Primary Submission Category: Causal Discovery
Expert-Augmented Causal SHAP: Recovering DAG-Consistent Feature Importance via Iterative Causal Discovery and Domain Knowledge
Authors: Andrew Wilson, Alexandra Pasi, Aimee Harrison, Justin Ross, Jenny Alderden,
Presenting Author: Andrew Wilson*
Feature importance methods such as SHAP are widely used to help explain machine learning models in health research and other areas. Yet these methods can misattribute feature importance when features have causal structure. Specifically, mediators can absorb credit from upstream causes; a topological artifact that inflates their apparent importance at the expense of upstream causal drivers.

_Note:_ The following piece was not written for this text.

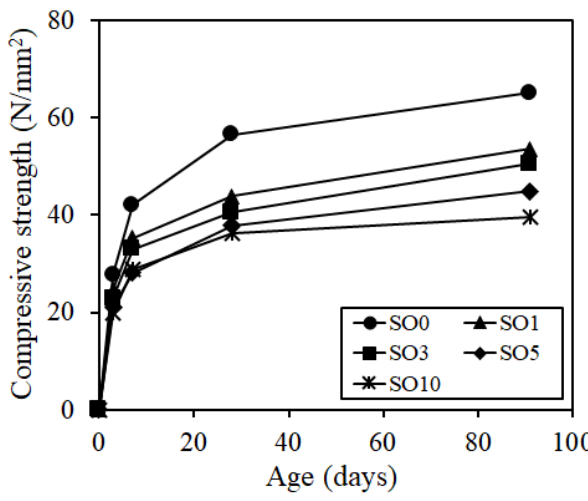
Figure 4. Compressive strength.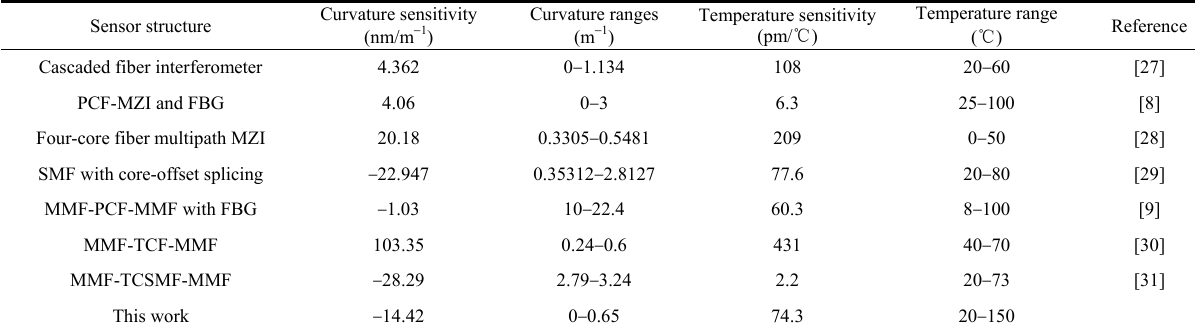
Table 1 Comparison between the proposed sensor and other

We propose an expert-augmented workflow for DAG-consistent feature attribution that combines constrained causal discovery with an interactive DAG interface to resolve ambiguous edges before computing causal SHAP. The workflow supports iterative refinement through required and forbidden edges and compares standard, DAG-constrained, and adjustment-set SHAP.
We evaluated the approach in synthetic data generated under known DAGs using the R package simcausal and in real-world MIMIC-IV data. In simulations, standard SHAP over-attributed importance to mediators, whereas causal SHAP re-ranked features (Kendall’s τ=0.42 between methods) and reduced mediator inflation. In MIMIC-IV, the expert-informed DAG helped distinguish upstream severity drivers from downstream interventions. These results support expert-guided DAG refinement as a practical route to more causally coherent explanations in structured clinical machine learning.